Yves Michaud a gain de cause contre les banques

La Cour supérieure force deux banques à faire parvenir aux actionnaires les propositions Michaud

10 janvier 1997
Yves Boisvert, La Presse

L’ex-politicien Yves Michaud a remporté hier une importante victoire contre les grandes banques canadiennes, les forçant par ordre de la Cour supérieure à envoyer à tous les actionnaires ses propositions pour limiter les revenus et privilèges des dirigeants.

La décision, une première au Canada, aura des répercussions sur toutes les sociétés inscrites en bourse.

« Il est temps que les dirigeants de banque et les autres descendent de leur tour d’ivoire et acceptent un peu de démocratie dans la direction », a dit hier un Yves Michaud radieux.

Michaud, qui fut député, membre actif du Parti québécois, délégué du Québec à Paris, directeur du Palais des congrès et directeur du journal Le Jour, s’est transformé ces dernières années en une sorte de Robin des banques, depuis la déconfiture des petits actionnaires de Trustco Général, qui lui a coûté cher. Il se fait le défenseur des petits actionnaires et le pourfendeur des dirigeants, dont il critique les salaires stratosphériques, les prêts sans intérêt et autres avantages qu’il juge exorbitants.

Comme le permet la loi, M. Michaud a préparé une série de résolutions pour encadrer le traitement des dirigeants des banques Royale et Nationale, dont il est actionnaire. Il entend faire voter les actionnaires sur ces résolutions. Pour ce faire, il faut que les résolutions soient envoyées à tous les actionnaires par les banques avec les documents qu’envoient obligatoirement les banques en prévision de l’assemblée annuelle.

Les banques ont refusé carrément d’inclure ces résolutions. Elles prétendent que M. Michaud est libre de les présenter le jour même de l’assemblée. Le hic, c’est qu’en pratique, les résolutions qui ne sont pas déjà prévues ne sont même pas passées au vote. Si les résolutions sont envoyées aux actionnaires, tous peuvent voter par procuration (par la poste).
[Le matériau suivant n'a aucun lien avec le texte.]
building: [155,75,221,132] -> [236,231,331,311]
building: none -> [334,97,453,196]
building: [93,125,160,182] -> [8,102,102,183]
Se prévalant de la Loi sur les banques, M. Michaud s’est adressé à la Cour supérieure pour forcer les banques à respecter leurs obligations « démocratiques ». Dans son jugement d’hier, où elle critique le paternalisme des banques, le juge Pierrette Rayle donne raison à M. Michaud.

Les propositions sur lesquelles M. Michaud veut faire voter les actionnaires sont : 1) que la rémunération totale du plus haut salarié de la banque n’excède pas 20 fois la rémunération moyenne des employés de la banque; 2) que les prêts à taux avantageux ou sans intérêts consentis aux dirigeants pour s’acheter une maison ou pour un emprunt ordinaire soient abolis; 3) que le président du CA ne soit pas un employé de la banque; 4) que les gens dont les sociétés vendent des services à la banque ne soient pas membres du CA; 5) que le mandat des membres du CA n’excède pas dix ans.
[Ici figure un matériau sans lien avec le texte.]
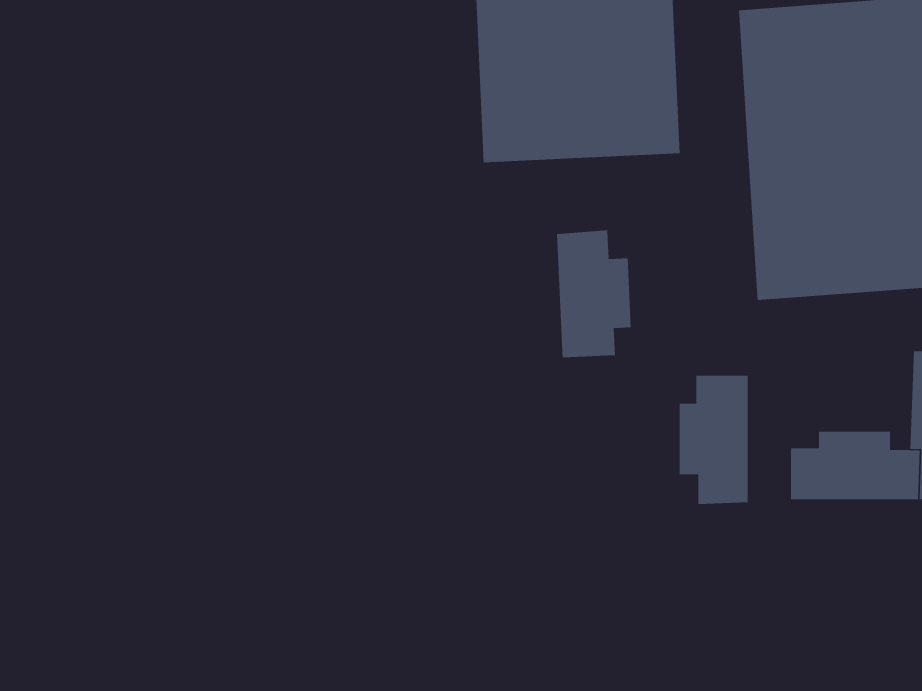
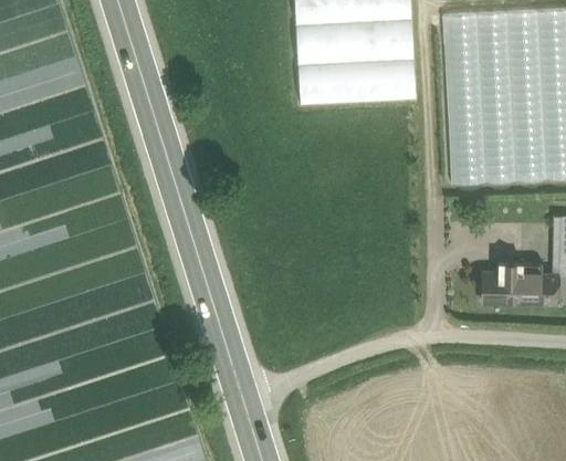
building: [557,229,631,358] -> none
building: [679,375,748,505] -> none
Il est évidemment loin d’être acquis que ces propositions seront adoptées par les assemblées générales, prévues pour le mois de mars. Mais le jugement oblige les banques à transmettre les propositions, ce qui signifie qu’un vote aura lieu. Le jugement empêche la tenue des assemblées générales si les banques n’obéissent pas. Il est exécutoire malgré tout appel.

Au passage, la juge Rayle observe que les avocats des banques ont fait un procès d’intention à M. Michaud (qui se représentait lui-même). On lui a reproché de n’être pas un « vrai » actionnaire, ses actions étant peu nombreuses. Les avocats l’ont interrogé pendant plus d’une journée, scrutant sa carrière en détail comme s’il avait des motifs occultes et s’il ne voulait que se faire de la publicité. Une stratégie qui n’a pas impressionné le juge.

L’avocat de la BN, Me Sylvain Lussier, a dit hier que sa cliente étudie la possibilité d’un appel.